[R] Query regarding Approximate/Fuzzy matching & String Extraction(numeric) in R

Sun Sep 25 04:18:18 CEST 2016

> On Sep 24, 2016, at 11:49 AM, Aarushi Kaushal <kaushalaarushi at gmail.com> wrote:
> 
> Hey there,
> 
> I work for an organisation named Bullero Capital Pvt. Ltd. in New Delhi,
> which is involved in financial services, Portfolio management to be
> precise. Recently we've started creating ourselves a database using R for
> all the stocks etc. to be automated and hence analyzed accordingly for
> future investment purposes (data related to which is already available, and
> in our possession).
> 
> I and a colleague of mine, we are currently at the data cleaning stage -
> where we need to organize and format the data according to how we want it
> in the database. The problem lies in notation & symbols used in the
> original csv data files acquired from the government website - where we
> have to do approximate matching (for efficiency) and thereby extract the
> numerics only from that string of characters from the respective columns of
> the dataframe.
> 
> 1.) As of now we are looking at using the agrep function, to detect &
> locate the pattern matches namely - DIVIDEND , SPLIT, BONUS
> 
> 2.) From there on carry out the extraction of the respective numeric values
> associated with these actions in to the corresponding columns -
> BONUS_NUM(Numerator for the ratio), BONUS_DEN( Denominator for the ratio),
> SPLIT_NUM(Numerator for the ratio), SPLIT_DEN (Denominator for the Ratio),
> FInal Dividend, Interim Dividend & Special Dividend.
> 
> 
> COLUMN PURPOSE
> 
>   1. DIVIDEND-RE.1/- PER SHARE
>   2. AGM/DIV-RS.3.50 PER SHARE
>   3. SPL DIV-RS.2.70 PER SHARE
>   4. DIV - FIN 3.50RE PER SHARE + SPL-Rs.1.4
>   5. FV SPLIT Rs.10 to RE.1
>   6. BON 3:2 + SPLT Rs. 5 to Rs.2.5
>   7. BONUS 4:1
>   8. DIV:10%
> 
> Ex.
> DIVIDEND-RE.1/- PER SHARE
> FINAL_DIV-1
> 
> AGM/DIV-RS.3.50 PER SHARE
> FINAL_DIV-3.50
> 
> SPL DIV-RS.2.70 PER SHARE
> SPECIAL DIV-2.70
> 
> Ex.
> FV SPLIT Rs.10 to RE.1
> SPLIT_NUM - 1
> SPLIT_DEN - 10
> 
> Ex. BONUS 4:1
> BONUS_NUM - 4
> BONUS_DEN - 1
> 
> However, the problem with that is that agrep returns the vector indices
> instead of the string indices which makes it cumbersome to extract the
> numeric values following the respective matches.
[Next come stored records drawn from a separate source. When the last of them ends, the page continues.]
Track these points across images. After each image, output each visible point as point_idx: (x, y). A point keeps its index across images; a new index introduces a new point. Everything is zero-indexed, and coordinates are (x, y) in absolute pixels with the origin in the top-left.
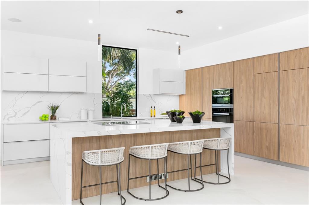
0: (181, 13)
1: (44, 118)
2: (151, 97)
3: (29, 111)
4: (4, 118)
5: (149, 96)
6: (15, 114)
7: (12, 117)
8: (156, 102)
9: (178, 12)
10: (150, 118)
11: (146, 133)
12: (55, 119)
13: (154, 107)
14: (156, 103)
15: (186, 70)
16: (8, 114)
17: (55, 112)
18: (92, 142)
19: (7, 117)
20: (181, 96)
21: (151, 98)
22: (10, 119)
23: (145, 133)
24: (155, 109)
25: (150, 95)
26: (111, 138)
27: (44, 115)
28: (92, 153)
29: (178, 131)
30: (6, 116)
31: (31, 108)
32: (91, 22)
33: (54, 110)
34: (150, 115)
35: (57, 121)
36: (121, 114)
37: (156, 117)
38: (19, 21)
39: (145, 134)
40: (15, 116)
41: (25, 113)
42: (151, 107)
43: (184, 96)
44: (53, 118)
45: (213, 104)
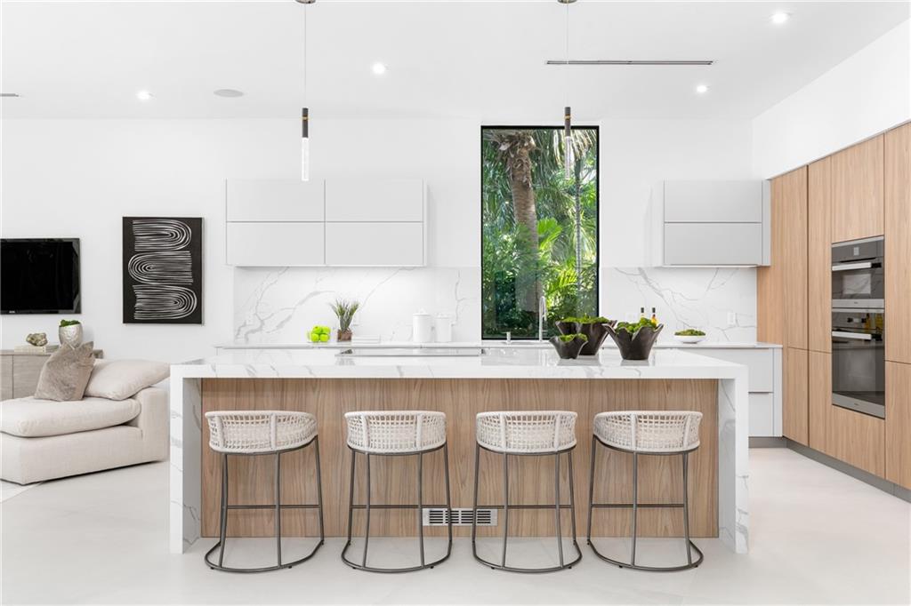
2: (646, 278)
3: (290, 317)
4: (238, 334)
5: (638, 272)
6: (259, 324)
7: (253, 331)
8: (663, 293)
11: (422, 379)
12: (349, 339)
13: (654, 310)
14: (662, 296)
15: (770, 180)
16: (245, 325)
17: (348, 322)
18: (263, 396)
19: (244, 330)
20: (761, 270)
21: (643, 280)
22: (250, 335)
23: (416, 379)
24: (656, 317)
25: (640, 269)
26: (314, 389)
27: (318, 328)
28: (232, 418)
29: (536, 381)
30: (242, 329)
31: (294, 309)
33: (346, 315)
35: (353, 343)
36: (538, 330)
38: (235, 94)
39: (419, 383)
40: (260, 329)
41: (282, 322)
42: (643, 310)
43: (770, 272)
44: (344, 334)
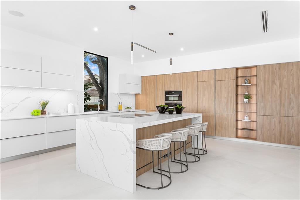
0: (172, 35)
1: (36, 113)
2: (118, 96)
3: (17, 107)
8: (121, 99)
9: (170, 34)
10: (118, 111)
12: (45, 114)
13: (121, 103)
15: (142, 77)
17: (45, 108)
20: (137, 95)
24: (122, 105)
25: (117, 93)
27: (36, 110)
31: (19, 103)
32: (96, 29)
33: (44, 105)
34: (118, 109)
35: (47, 115)
36: (98, 109)
37: (122, 111)
41: (13, 109)
42: (119, 103)
43: (140, 95)
44: (43, 112)
45: (165, 100)
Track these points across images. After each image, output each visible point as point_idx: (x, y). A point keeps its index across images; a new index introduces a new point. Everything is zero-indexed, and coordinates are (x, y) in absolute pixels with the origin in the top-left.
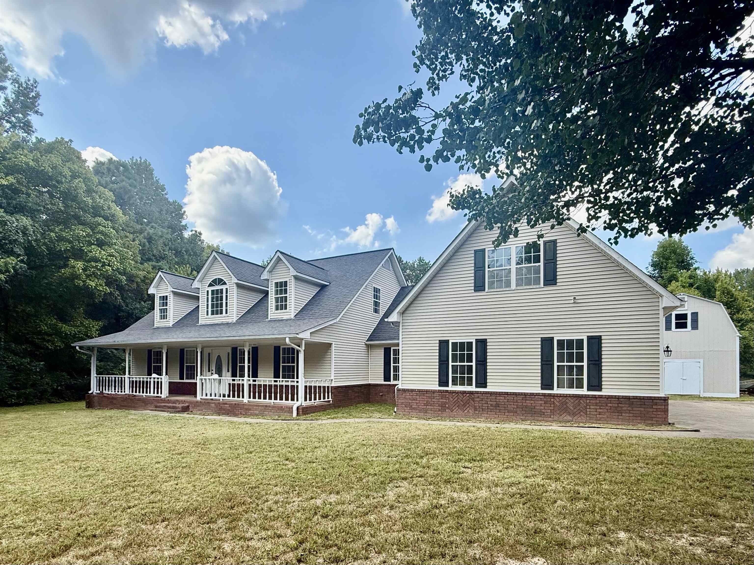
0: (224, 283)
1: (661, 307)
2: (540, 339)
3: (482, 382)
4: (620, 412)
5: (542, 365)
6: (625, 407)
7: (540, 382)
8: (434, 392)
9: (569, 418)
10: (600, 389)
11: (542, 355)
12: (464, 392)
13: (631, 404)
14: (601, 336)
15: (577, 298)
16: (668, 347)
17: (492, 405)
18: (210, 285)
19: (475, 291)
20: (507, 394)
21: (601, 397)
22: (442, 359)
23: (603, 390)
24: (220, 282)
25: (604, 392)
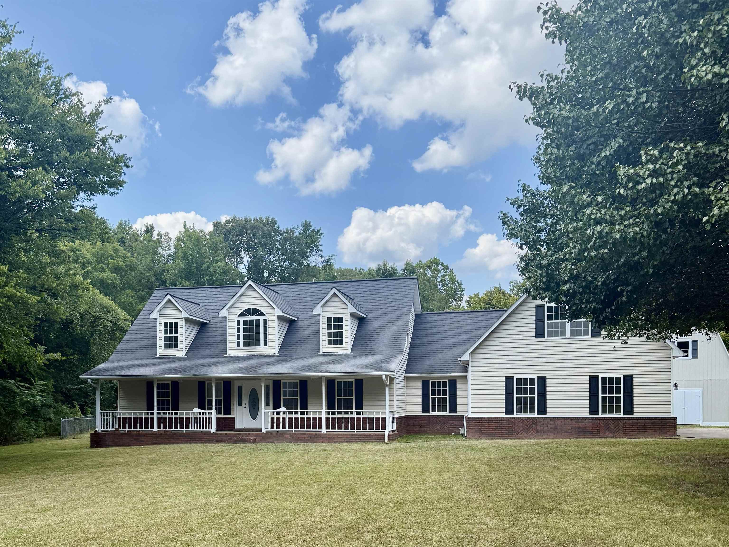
0: (262, 314)
1: (671, 356)
2: (588, 377)
3: (542, 409)
4: (646, 429)
5: (590, 397)
6: (649, 425)
7: (589, 409)
8: (502, 419)
9: (611, 435)
10: (632, 414)
11: (590, 389)
12: (528, 418)
13: (653, 423)
14: (632, 375)
15: (616, 347)
16: (676, 383)
17: (551, 428)
18: (241, 315)
19: (537, 337)
20: (564, 418)
21: (633, 419)
22: (508, 392)
23: (634, 414)
24: (256, 312)
25: (635, 415)
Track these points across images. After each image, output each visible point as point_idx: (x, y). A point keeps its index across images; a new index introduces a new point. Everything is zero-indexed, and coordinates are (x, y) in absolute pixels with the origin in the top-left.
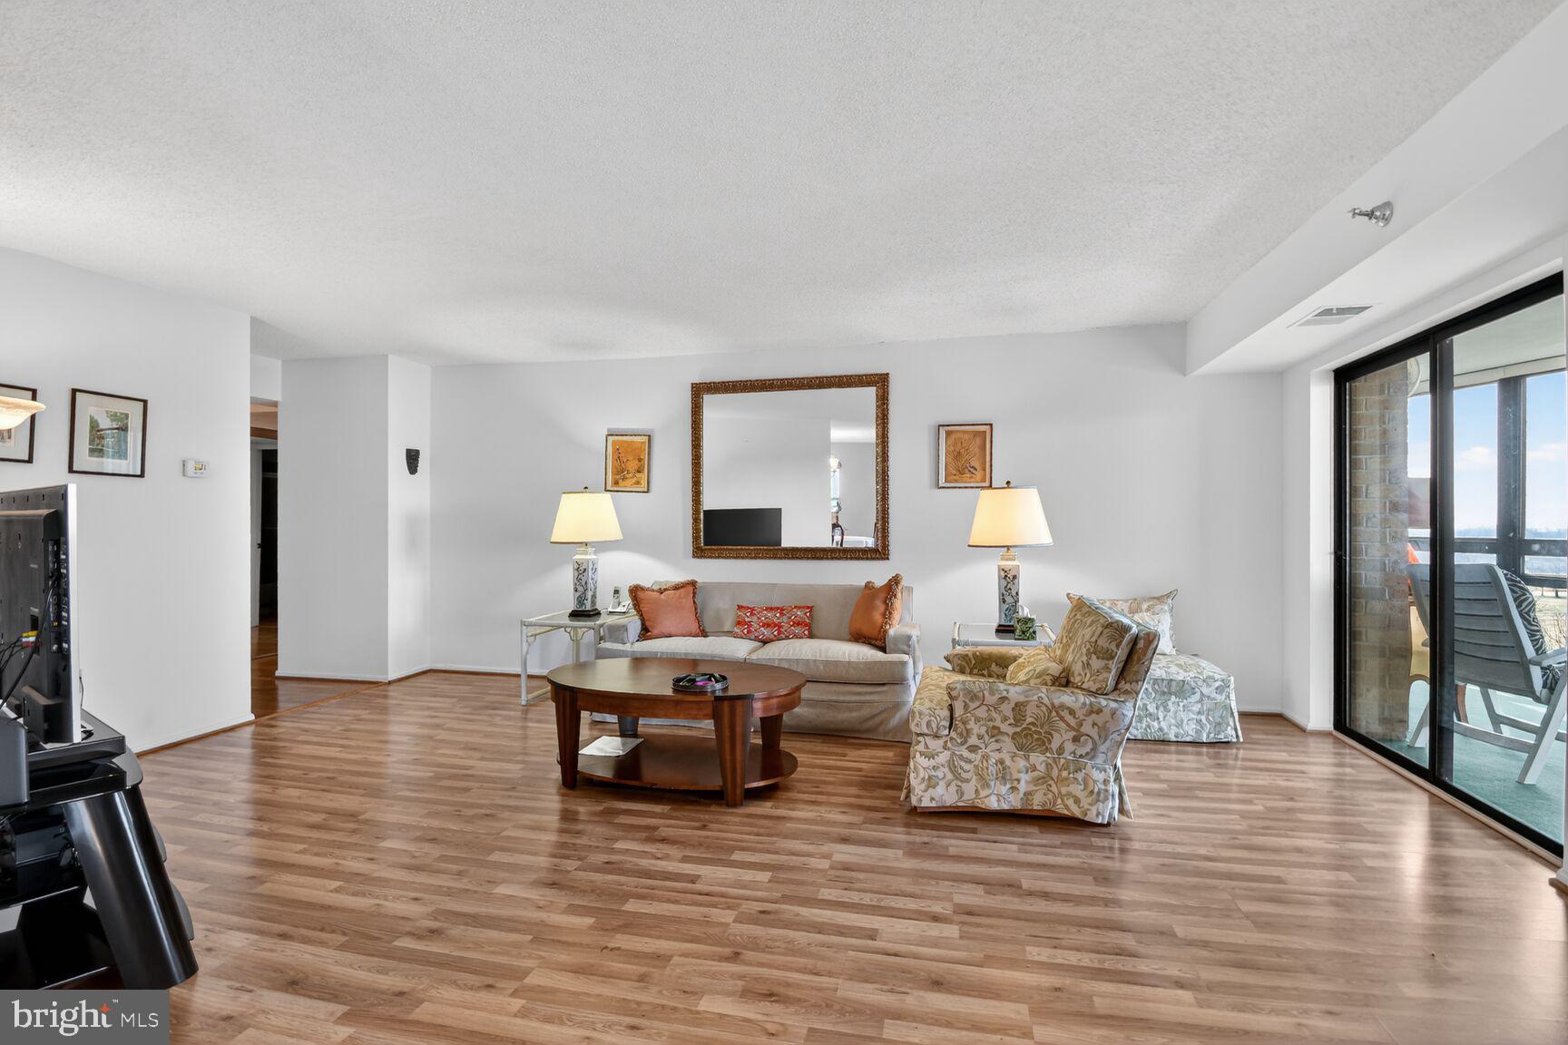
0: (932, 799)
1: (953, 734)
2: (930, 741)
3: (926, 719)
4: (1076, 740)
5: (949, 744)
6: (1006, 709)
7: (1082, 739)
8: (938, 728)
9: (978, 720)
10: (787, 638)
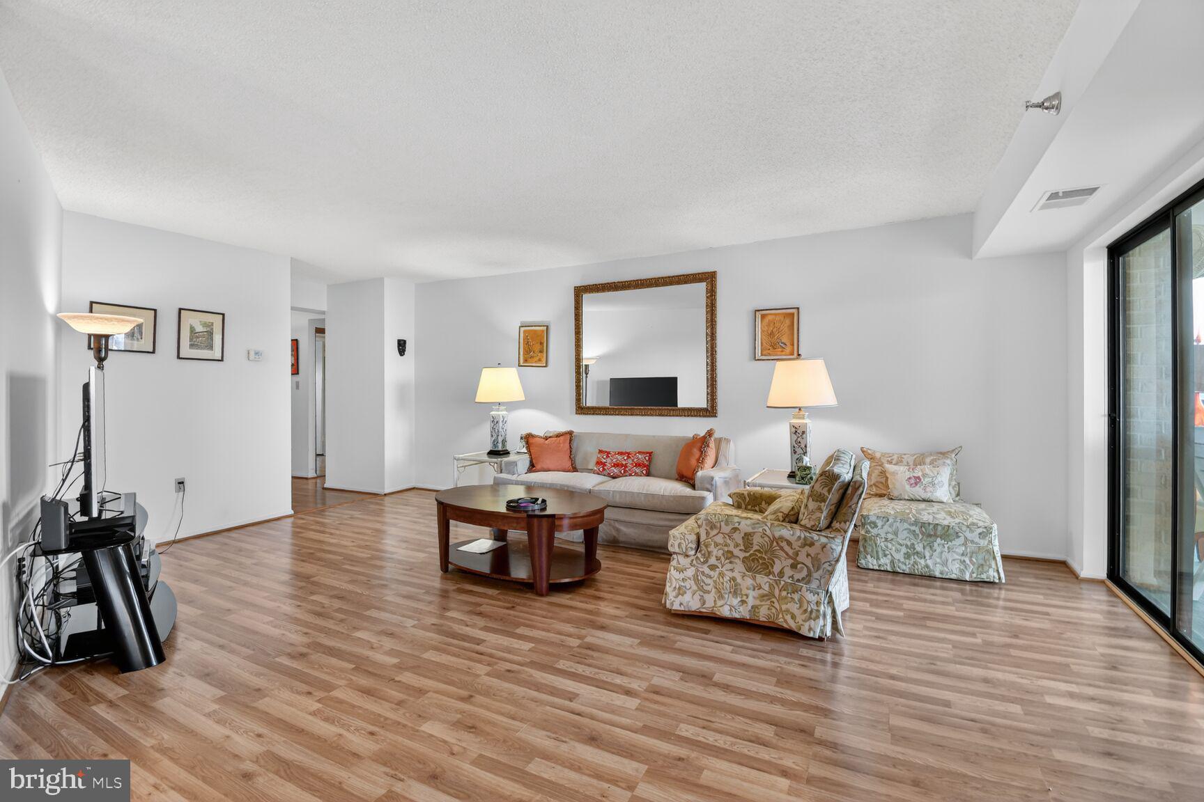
0: (681, 604)
1: (699, 555)
2: (681, 558)
3: (679, 541)
4: (794, 566)
5: (694, 562)
6: (738, 537)
7: (799, 566)
8: (686, 549)
9: (716, 545)
10: (630, 475)
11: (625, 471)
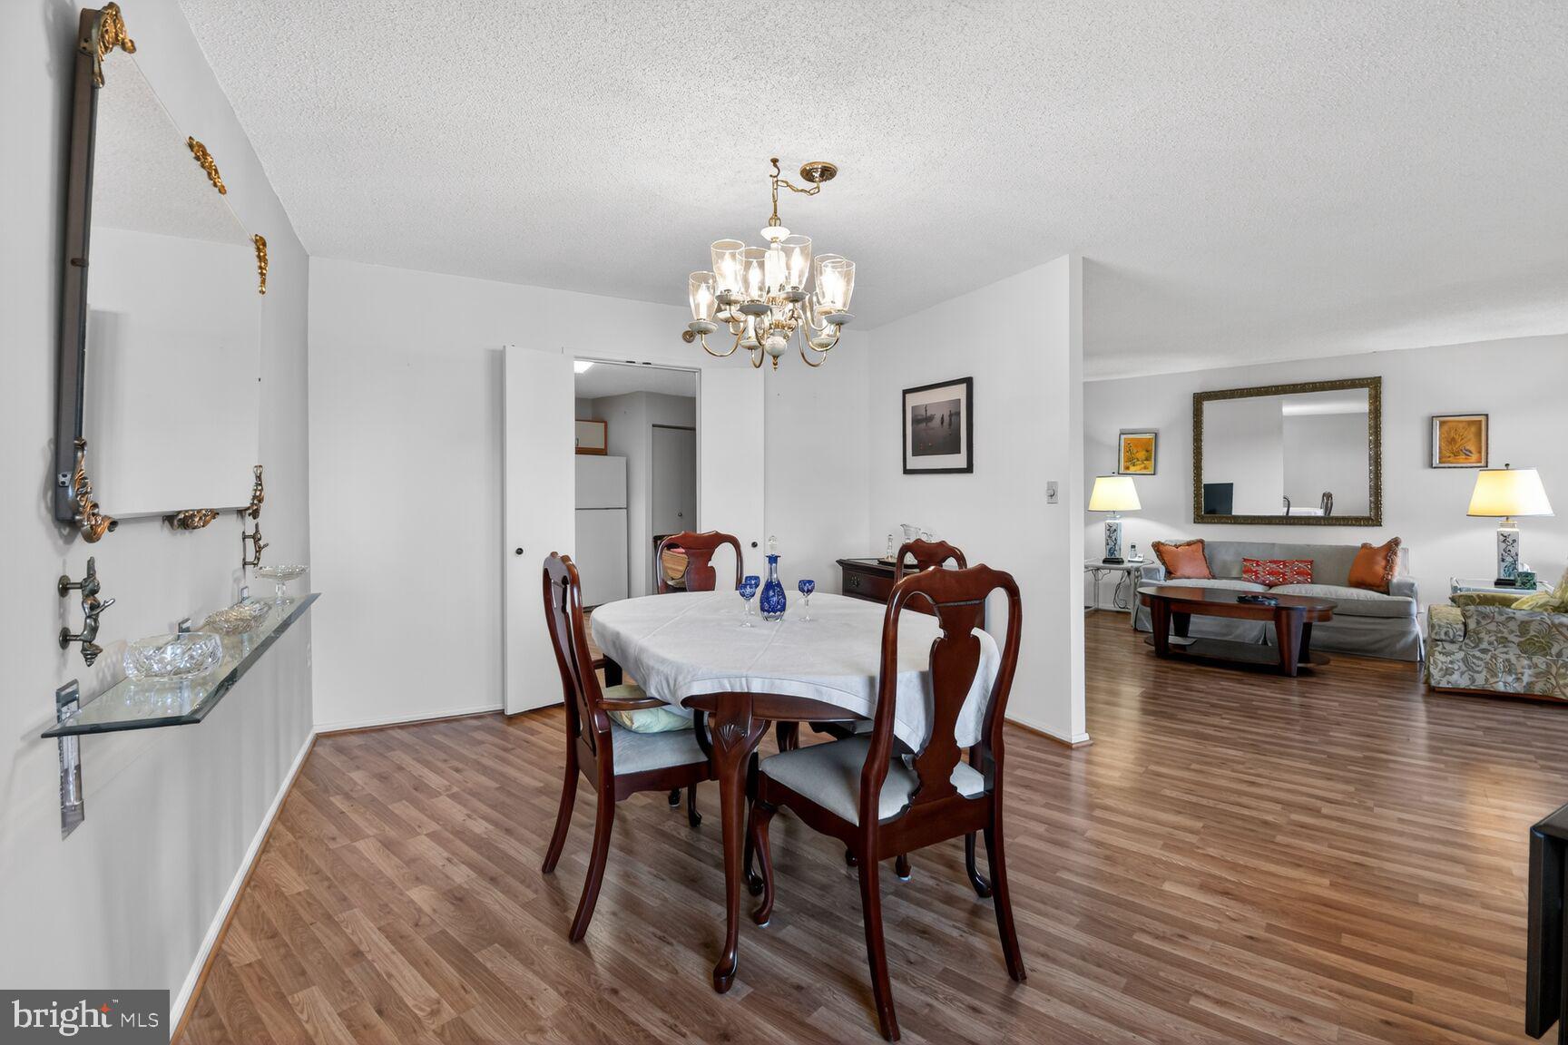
1: (1467, 641)
5: (1463, 647)
8: (1454, 637)
10: (1292, 583)
11: (1284, 579)
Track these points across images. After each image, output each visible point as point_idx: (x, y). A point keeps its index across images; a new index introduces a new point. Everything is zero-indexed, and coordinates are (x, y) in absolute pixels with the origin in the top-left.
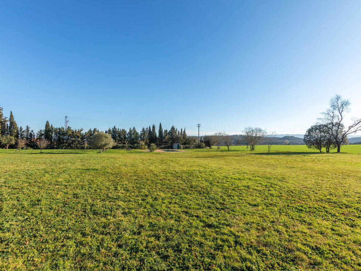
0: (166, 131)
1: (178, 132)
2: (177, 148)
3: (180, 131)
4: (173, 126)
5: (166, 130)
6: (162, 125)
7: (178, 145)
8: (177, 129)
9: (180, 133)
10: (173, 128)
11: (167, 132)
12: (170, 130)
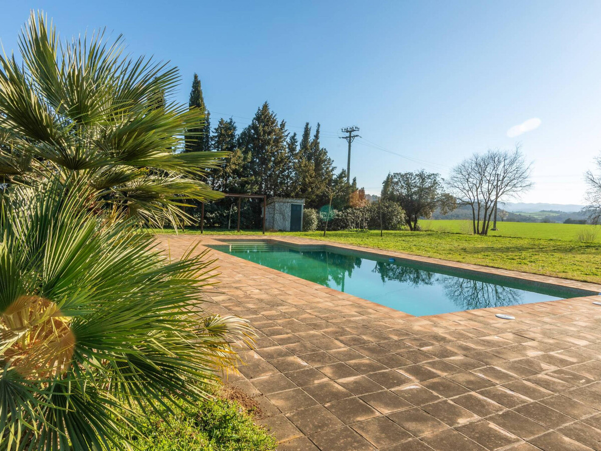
0: (227, 128)
1: (288, 140)
2: (288, 224)
3: (299, 138)
4: (265, 107)
5: (227, 119)
6: (203, 88)
7: (295, 209)
8: (283, 125)
9: (298, 148)
10: (264, 117)
11: (232, 136)
12: (250, 123)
Please read ?agrep which was my starting point. (I needed to see if `agrep` was like grep in being capable of returning character values of matches.)

Can you explain what that actually means? What would be a "string index" if it is not the value returned when the parameter to `agrep` is setas:  value=TRUE?

> So I want a Fuzzy logic approach to
> 
>   - check for the presence of SPLIT, DIVIDEND, BONUS
>   - index of which ever cell the pattern match occurs in the column
>   PURPOSE of the data frame
>   - index position of that particular pattern in the string to extract the
>   numerical value following the matched pattern
> 
> *Basically Is there any way in R to determine if the patterns can be
> checked and matched approximately while returning for value - the indices
> for the same in the respective strings?**(such that if in case the symbols
> change furthermore in the future according to the government website's
> notation in the data storage, or the format/positioning/spacing changes -
> it could account for all those changes automatically.)*
> I am attaching below the .csv file consisting of just the column we need to
> carry out the cleaning in for your convenience.
> 
> It would be very helpful, if we could get some guidance as to how to
> proceed further at the earliest.

It would be helpful for us for _you_ to construct a simple example and explain what was desired from it (as is described in the Posting Guide).

-- 

David Winsemius
Alameda, CA, USA